What to do:
Reproduce every line of text from all of the entries below, character for character and in the same order. Leave out the bracketed picture lines.
^^^^^^^^
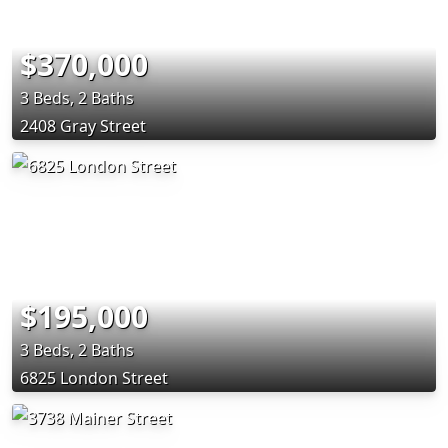
$370,000
3 Beds, 2 Baths
2408 Gray Street
$195,000
3 Beds, 2 Baths
6825 London Street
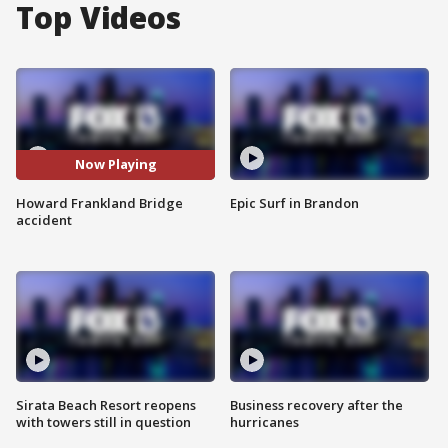
Top Videos
Now Playing
Howard Frankland Bridge
Epic Surf in Brandon
accident
Sirata Beach Resort reopens
Business recovery after the
with towers still in question
hurricanes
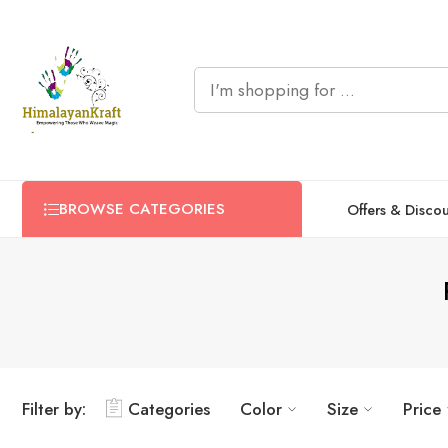
BROWSE CATEGORIES
Offers & Disco
Filter by:
Categories
Color
Size
Price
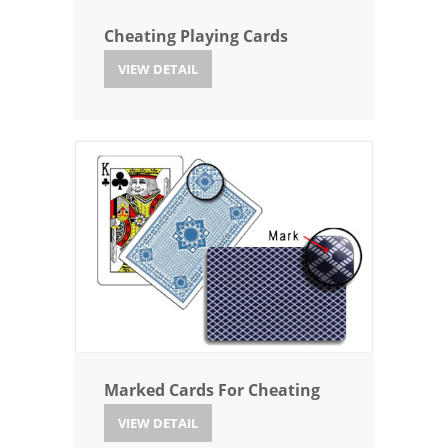
Cheating Playing Cards
VIEW DETAIL
Marked Cards For Cheating
VIEW DETAIL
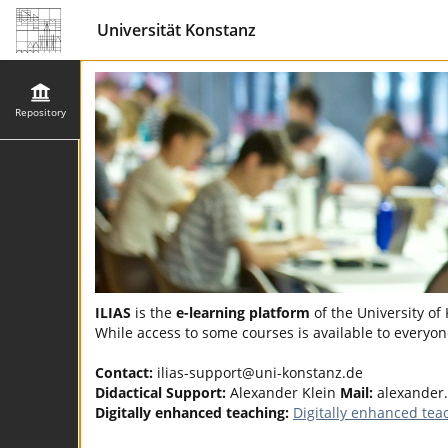
Universität Konstanz
Repository
ILIAS
is the
e-learning platform
of the University of
While access to some courses is available to everyone
Contact:
ilias-support@uni-konstanz.de
Didactical Support:
Alexander Klein
Mail:
alexander
Digitally enhanced teaching:
Digitally enhanced tea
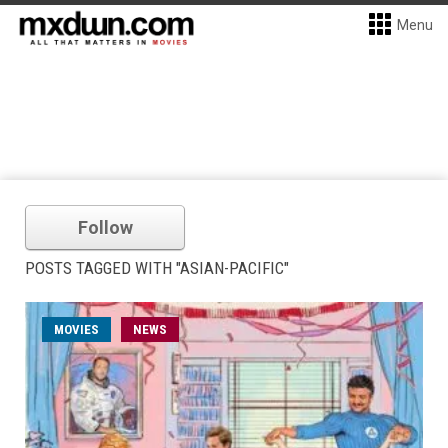
Menu
Follow
POSTS TAGGED WITH "ASIAN-PACIFIC"
MOVIES
NEWS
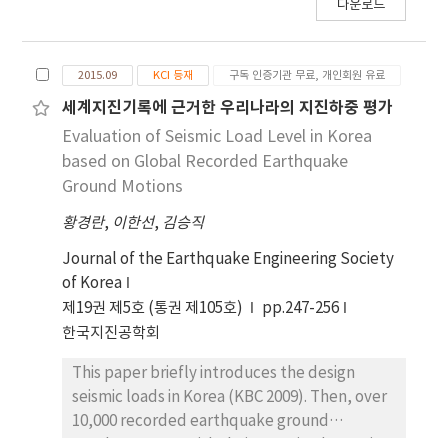
다운로드
In the IDA, a total of 11 ground motion
developing the 3D UHMWPE textile fabic to
records were used based on the uniform
improve the structural performance of RC
hazard response spectrum representing a
beam. Specimens were constructed and
2015.09
KCI 등재
구독 인증기관 무료, 개인회원 유료
return period of 2,475 years. As a result, the
experimentally investigated through static
probabilities that the limits of the
tests. Testing data were analyzed to
세계지진기록에 근거한 우리나라의 지진하중 평가
serviceability, damage control, and collapse
investigate the performance of the
Evaluation of Seismic Load Level in Korea
prevention would be exceeded were as
specimens retrofitted or strengthened with
based on Global Recorded Earthquake
follows: from the SAC/FEMA method: 79%,
UHMWPE fiber compared to the non-
Ground Motions
0.3%, and 0%, respectively; and from the IDA:
retrofitted RC beam responses. It was
57%, 1.7%, and 0%, respectively.
황경란
,
이한선
,
김승직
concluded that the strengthening method
using 3D UHMWPE fiber can improve the
Journal of the Earthquake Engineering Society
performance of RC beam.
of Korea
제19권 제5호 (통권 제105호)
pp.247-256
한국지진공학회
This paper briefly introduces the design
seismic loads in Korea (KBC 2009). Then, over
10,000 recorded earthquake ground
accelerograms, with their magnitude ranging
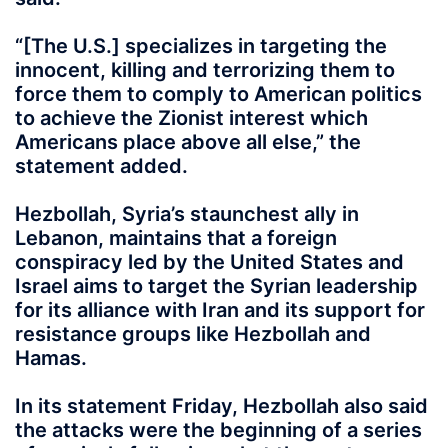
“[The U.S.] specializes in targeting the
innocent, killing and terrorizing them to
force them to comply to American politics
to achieve the Zionist interest which
Americans place above all else,” the
statement added.
Hezbollah, Syria’s staunchest ally in
Lebanon, maintains that a foreign
conspiracy led by the United States and
Israel aims to target the Syrian leadership
for its alliance with Iran and its support for
resistance groups like Hezbollah and
Hamas.
In its statement Friday, Hezbollah also said
the attacks were the beginning of a series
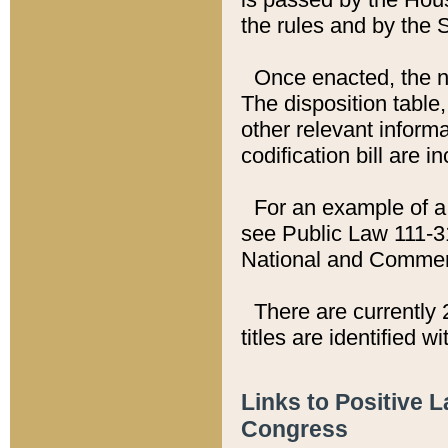
the rules and by the
Once enacted, the new
The disposition table,
other relevant inform
codification bill are i
For an example of a 
see Public Law 111-3
National and Commer
There are currently 
titles are identified w
Links to Positive 
Congress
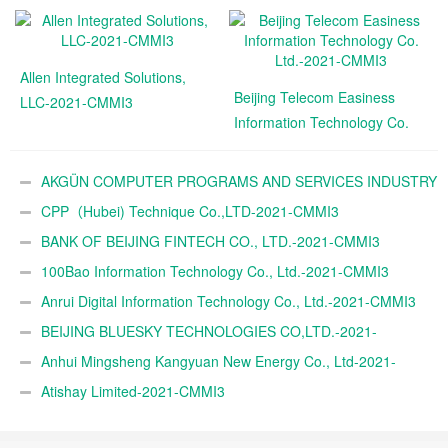
Allen Integrated Solutions,
Beijing Telecom Easiness
LLC-2021-CMMI3
Information Technology Co.
Ltd.-2021-CMMI3
AKGÜN COMPUTER PROGRAMS AND SERVICES INDUSTRY
TRADE A.Ş.-2021-CMMI3
CPP（Hubei) Technique Co.,LTD-2021-CMMI3
BANK OF BEIJING FINTECH CO., LTD.-2021-CMMI3
100Bao Information Technology Co., Ltd.-2021-CMMI3
Anrui Digital Information Technology Co., Ltd.-2021-CMMI3
BEIJING BLUESKY TECHNOLOGIES CO,LTD.-2021-
CMMI3
Anhui Mingsheng Kangyuan New Energy Co., Ltd-2021-
CMMI3
Atishay Limited-2021-CMMI3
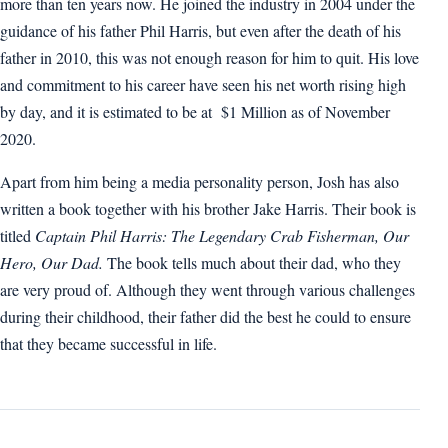
more than ten years now. He joined the industry in 2004 under the
guidance of his father Phil Harris, but even after the death of his
father in 2010, this was not enough reason for him to quit. His love
and commitment to his career have seen his net worth rising high
by day, and it is estimated to be at $1 Million as of November
2020.
Apart from him being a media personality person, Josh has also
written a book together with his brother Jake Harris. Their book is
titled
Captain Phil Harris: The Legendary Crab Fisherman, Our
Hero, Our Dad.
The book tells much about their dad, who they
are very proud of. Although they went through various challenges
during their childhood, their father did the best he could to ensure
that they became successful in life.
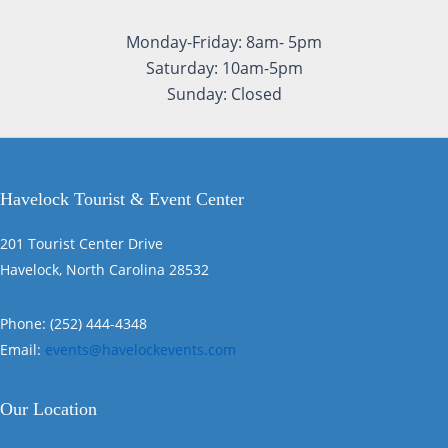
Monday-Friday: 8am- 5pm
Saturday: 10am-5pm
Sunday: Closed
Havelock Tourist & Event Center
201 Tourist Center Drive
Havelock, North Carolina 28532
Phone: (252) 444-4348
Email:
events@havelockevents.com
Our Location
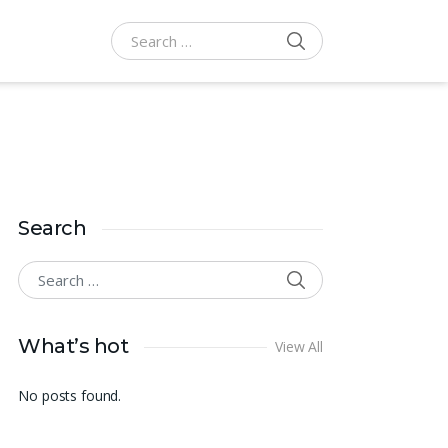
SEARCH
Search for:
Search
SEARCH
Search for:
What’s hot
View All
No posts found.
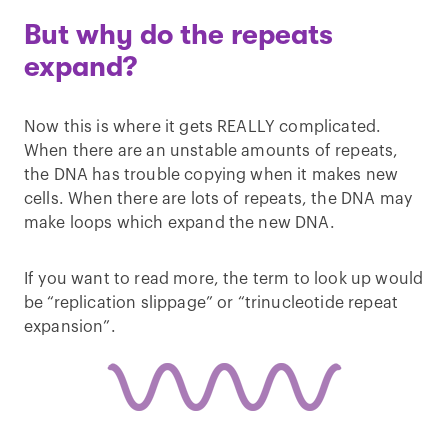
But why do the repeats
expand?
Now this is where it gets REALLY complicated.
When there are an unstable amounts of repeats,
the DNA has trouble copying when it makes new
cells. When there are lots of repeats, the DNA may
make loops which expand the new DNA.
If you want to read more, the term to look up would
be “replication slippage” or “trinucleotide repeat
expansion”.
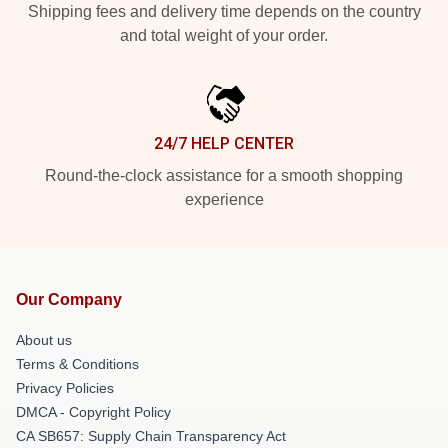
Shipping fees and delivery time depends on the country
and total weight of your order.
24/7 HELP CENTER
Round-the-clock assistance for a smooth shopping
experience
Our Company
About us
Terms & Conditions
Privacy Policies
DMCA - Copyright Policy
CA SB657: Supply Chain Transparency Act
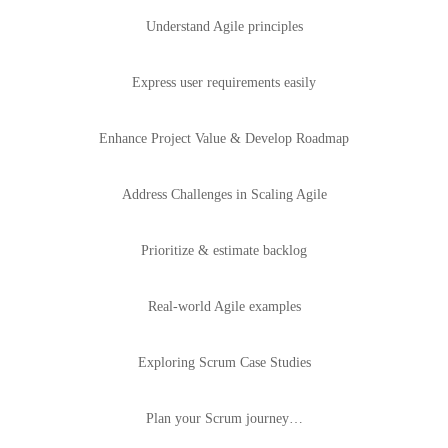
Understand Agile principles
Express user requirements easily
Enhance Project Value & Develop Roadmap
Address Challenges in Scaling Agile
Prioritize & estimate backlog
Real-world Agile examples
Exploring Scrum Case Studies
Plan your Scrum journey…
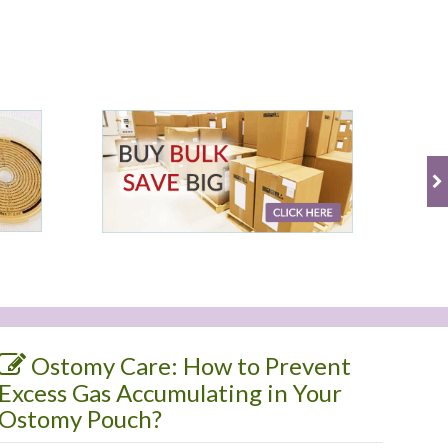
Ostomy Care: How to Prevent
Excess Gas Accumulating in Your
Ostomy Pouch?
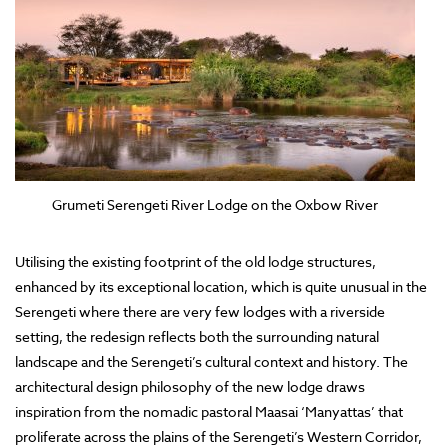
Grumeti Serengeti River Lodge on the Oxbow River
Utilising the existing footprint of the old lodge structures,
enhanced by its exceptional location, which is quite unusual in the
Serengeti where there are very few lodges with a riverside
setting, the redesign reflects both the surrounding natural
landscape and the Serengeti’s cultural context and history. The
architectural design philosophy of the new lodge draws
inspiration from the nomadic pastoral Maasai ‘Manyattas’ that
proliferate across the plains of the Serengeti’s Western Corridor,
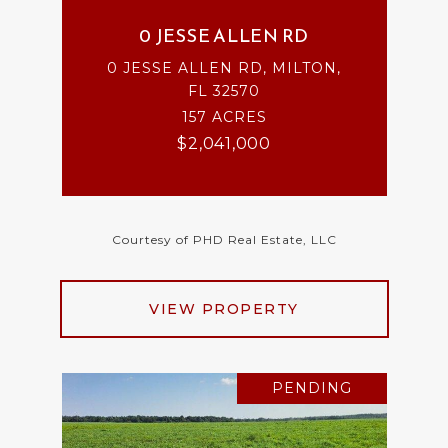
0 JESSE ALLEN RD
0 JESSE ALLEN RD, MILTON,
FL 32570
157 ACRES
$2,041,000
Courtesy of PHD Real Estate, LLC
VIEW PROPERTY
PENDING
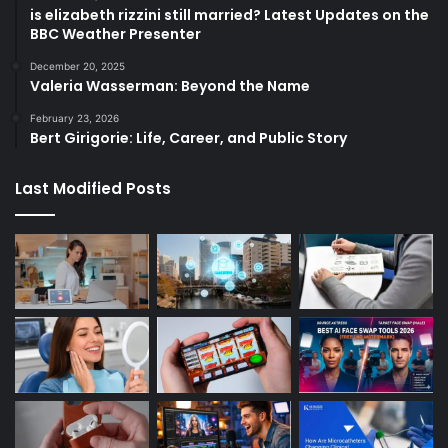
is elizabeth rizzini still married? Latest Updates on the
BBC Weather Presenter
December 20, 2025
Valeria Wasserman: Beyond the Name
February 23, 2026
Bert Girigorie: Life, Career, and Public Story
Last Modified Posts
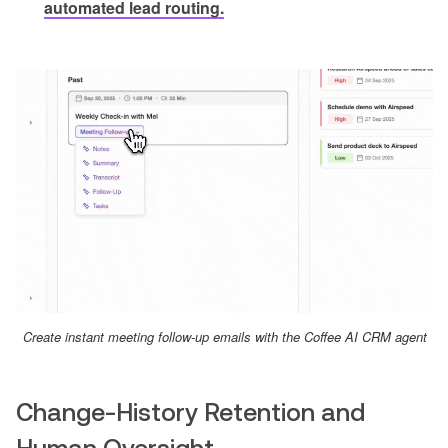
automated lead routing.
Create instant meeting follow-up emails with the Coffee AI CRM agent
Change-History Retention and
Human Oversight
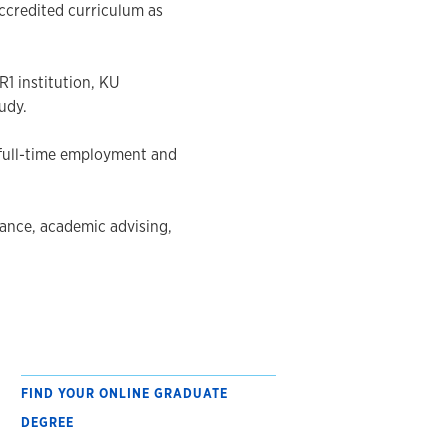
ccredited curriculum as
1 institution, KU
udy.
 full-time employment and
ance, academic advising,
FIND YOUR ONLINE GRADUATE
DEGREE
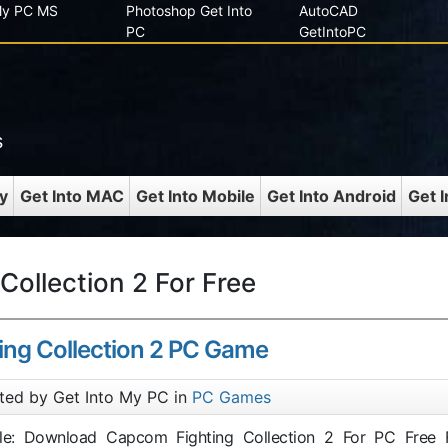
 My PC MS
Photoshop Get Into
AutoCAD
PC
GetIntoPC
s
y
Get Into MAC
Get Into Mobile
Get Into Android
Get 
ollection 2 For Free
ng Collection 2 PC Game
ted by Get Into My PC in
PC Games
itle: Download Capcom Fighting Collection 2 For PC Free F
^^^^^^^^
Solution for this exercise:
$370,000
3 Beds, 2 Baths
2408 Gray Street
$195,000
3 Beds, 2 Baths
6825 London Street
Top Videos
Now Playing
Howard Frankland Bridge
Epic Surf in Brandon
accident
Sirata Beach Resort reopens
Business recovery after the
with towers still in question
hurricanes
BROWSE CATEGORIES
Offers & Disco
Filter by:
Categories
Color
Size
Price
Cheating Playing Cards
VIEW DETAIL
Marked Cards For Cheating
VIEW DETAIL
Universität Konstanz
Repository
ILIAS
is the
e-learning platform
of the University of
While access to some courses is available to everyone
Contact:
ilias-support@uni-konstanz.de
Didactical Support:
Alexander Klein
Mail:
alexander
Digitally enhanced teaching:
Digitally enhanced tea
Menu
Follow
POSTS TAGGED WITH "ASIAN-PACIFIC"
MOVIES
NEWS
다운로드
In the IDA, a total of 11 ground motion
developing the 3D UHMWPE textile fabic to
records were used based on the uniform
improve the structural performance of RC
hazard response spectrum representing a
beam. Specimens were constructed and
2015.09
KCI 등재
구독 인증기관 무료, 개인회원 유료
return period of 2,475 years. As a result, the
experimentally investigated through static
probabilities that the limits of the
tests. Testing data were analyzed to
세계지진기록에 근거한 우리나라의 지진하중 평가
serviceability, damage control, and collapse
investigate the performance of the
Evaluation of Seismic Load Level in Korea
prevention would be exceeded were as
specimens retrofitted or strengthened with
based on Global Recorded Earthquake
follows: from the SAC/FEMA method: 79%,
UHMWPE fiber compared to the non-
Ground Motions
0.3%, and 0%, respectively; and from the IDA:
retrofitted RC beam responses. It was
57%, 1.7%, and 0%, respectively.
황경란
,
이한선
,
김승직
concluded that the strengthening method
using 3D UHMWPE fiber can improve the
Journal of the Earthquake Engineering Society
performance of RC beam.
of Korea
제19권 제5호 (통권 제105호)
pp.247-256
한국지진공학회
This paper briefly introduces the design
seismic loads in Korea (KBC 2009). Then, over
10,000 recorded earthquake ground
accelerograms, with their magnitude ranging
“[The U.S.] specializes in targeting the
innocent, killing and terrorizing them to
force them to comply to American politics
to achieve the Zionist interest which
Americans place above all else,” the
statement added.
Hezbollah, Syria’s staunchest ally in
Lebanon, maintains that a foreign
conspiracy led by the United States and
Israel aims to target the Syrian leadership
for its alliance with Iran and its support for
resistance groups like Hezbollah and
Hamas.
In its statement Friday, Hezbollah also said
the attacks were the beginning of a series
the rules and by the
Once enacted, the new
The disposition table,
other relevant inform
codification bill are i
For an example of a 
see Public Law 111-3
National and Commer
There are currently 
titles are identified w
Links to Positive 
Congress
Allen Integrated Solutions,
Beijing Telecom Easiness
LLC-2021-CMMI3
Information Technology Co.
Ltd.-2021-CMMI3
AKGÜN COMPUTER PROGRAMS AND SERVICES INDUSTRY
TRADE A.Ş.-2021-CMMI3
CPP（Hubei) Technique Co.,LTD-2021-CMMI3
BANK OF BEIJING FINTECH CO., LTD.-2021-CMMI3
100Bao Information Technology Co., Ltd.-2021-CMMI3
Anrui Digital Information Technology Co., Ltd.-2021-CMMI3
BEIJING BLUESKY TECHNOLOGIES CO,LTD.-2021-
CMMI3
Anhui Mingsheng Kangyuan New Energy Co., Ltd-2021-
CMMI3
Atishay Limited-2021-CMMI3
more than ten years now. He joined the industry in 2004 under the
guidance of his father Phil Harris, but even after the death of his
father in 2010, this was not enough reason for him to quit. His love
and commitment to his career have seen his net worth rising high
by day, and it is estimated to be at $1 Million as of November
2020.
Apart from him being a media personality person, Josh has also
written a book together with his brother Jake Harris. Their book is
titled
Captain Phil Harris: The Legendary Crab Fisherman, Our
Hero, Our Dad.
The book tells much about their dad, who they
are very proud of. Although they went through various challenges
during their childhood, their father did the best he could to ensure
that they became successful in life.
Monday-Friday: 8am- 5pm
Saturday: 10am-5pm
Sunday: Closed
Havelock Tourist & Event Center
201 Tourist Center Drive
Havelock, North Carolina 28532
Phone: (252) 444-4348
Email:
events@havelockevents.com
Our Location
SEARCH
Search for:
Search
SEARCH
Search for:
What’s hot
View All
No posts found.
But why do the repeats
expand?
Now this is where it gets REALLY complicated.
When there are an unstable amounts of repeats,
the DNA has trouble copying when it makes new
cells. When there are lots of repeats, the DNA may
make loops which expand the new DNA.
If you want to read more, the term to look up would
be “replication slippage” or “trinucleotide repeat
expansion”.
Shipping fees and delivery time depends on the country
and total weight of your order.
24/7 HELP CENTER
Round-the-clock assistance for a smooth shopping
experience
Our Company
About us
Terms & Conditions
Privacy Policies
DMCA - Copyright Policy
CA SB657: Supply Chain Transparency Act
Understand Agile principles
Express user requirements easily
Enhance Project Value & Develop Roadmap
Address Challenges in Scaling Agile
Prioritize & estimate backlog
Real-world Agile examples
Exploring Scrum Case Studies
Plan your Scrum journey…
Ostomy Care: How to Prevent
Excess Gas Accumulating in Your
Ostomy Pouch?
Grumeti Serengeti River Lodge on the Oxbow River
Utilising the existing footprint of the old lodge structures,
enhanced by its exceptional location, which is quite unusual in the
Serengeti where there are very few lodges with a riverside
setting, the redesign reflects both the surrounding natural
landscape and the Serengeti’s cultural context and history. The
architectural design philosophy of the new lodge draws
inspiration from the nomadic pastoral Maasai ‘Manyattas’ that
proliferate across the plains of the Serengeti’s Western Corridor,
0 JESSE ALLEN RD
0 JESSE ALLEN RD, MILTON,
FL 32570
157 ACRES
$2,041,000
Courtesy of PHD Real Estate, LLC
VIEW PROPERTY
PENDING
is elizabeth rizzini still married? Latest Updates on the
BBC Weather Presenter
December 20, 2025
Valeria Wasserman: Beyond the Name
February 23, 2026
Bert Girigorie: Life, Career, and Public Story
Last Modified Posts
automated lead routing.
Create instant meeting follow-up emails with the Coffee AI CRM agent
Change-History Retention and
Human Oversight
ccredited curriculum as
1 institution, KU
udy.
 full-time employment and
ance, academic advising,
FIND YOUR ONLINE GRADUATE
DEGREE
 My PC MS
Photoshop Get Into
AutoCAD
PC
GetIntoPC
s
y
Get Into MAC
Get Into Mobile
Get Into Android
Get 
ollection 2 For Free
ng Collection 2 PC Game
ted by Get Into My PC in
PC Games
itle: Download Capcom Fighting Collection 2 For PC Free F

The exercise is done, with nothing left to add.